Cranford
Cranford VISITA A UN VIEJO SOLTERÓN
A los pocos días llegó una nota del señor Holbrook invitándonos (imparcialmente a las dos), con estilo formal y anticuado, a pasar un día en su casa, un largo día de junio, pues en ese mes estábamos entonces. Mencionaba que había invitado también a su prima, la señorita Pole, de modo que podíamos ir juntas en un calesín que nos llevaría hasta su casa.
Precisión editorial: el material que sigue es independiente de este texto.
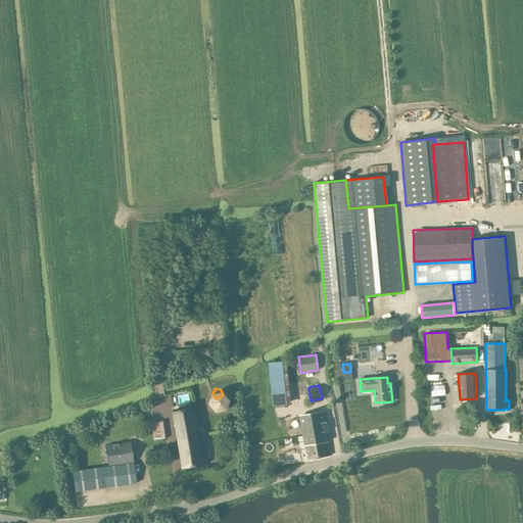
[(181,468),(208,463),(204,440),(196,441),(191,409),(172,412),(181,468)]
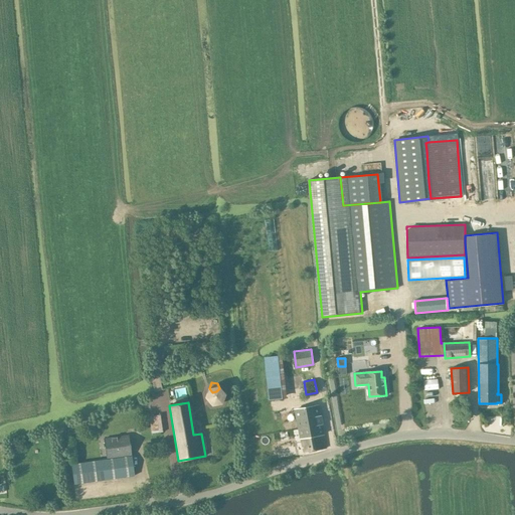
[(304,452),(326,448),(324,434),(318,405),(295,409),(300,438),(304,452)]
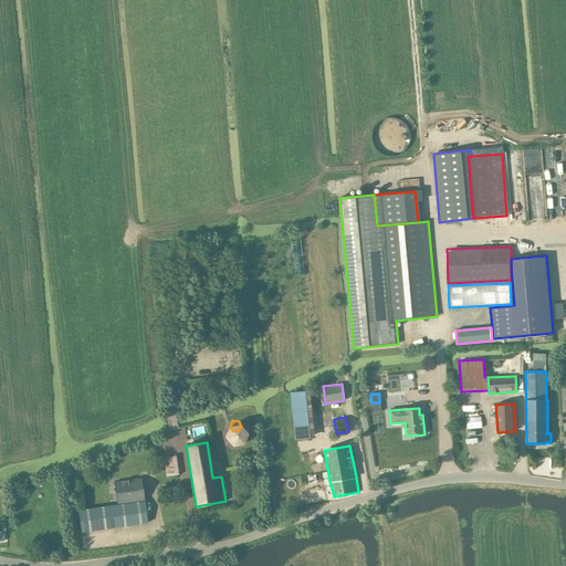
[(166,477),(178,474),(175,457),(163,458),(166,477)]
Esperaba que la señorita Matty aceptara sin dudar la invitación, mas no fue así. A la señorita Pole y a mí nos costó lo indecible convencerla. Lo consideraba indecoroso y casi se enfadó porque no veíamos ninguna incorrección en el hecho de que visitase a un antiguo enamorado acompañada de otras dos señoras. Se presentó, sin embargo, una nueva dificultad aún más seria: opinaba que Deborah no habría aprobado la visita. Nos costó medio día de arduas conversaciones, pero al primer indicio de ablandamiento cogí la oportunidad al vuelo y escribí y envié una nota en su nombre fijando el día y la hora para que todo quedara decidido y acabado. Al día siguiente me pidió que la acompañara a la tienda y allí, tras muchas vacilaciones, nos decantamos por tres gorras y pedimos que nos las llevasen a casa para probárnoslas y elegir las más adecuadas para el jueves.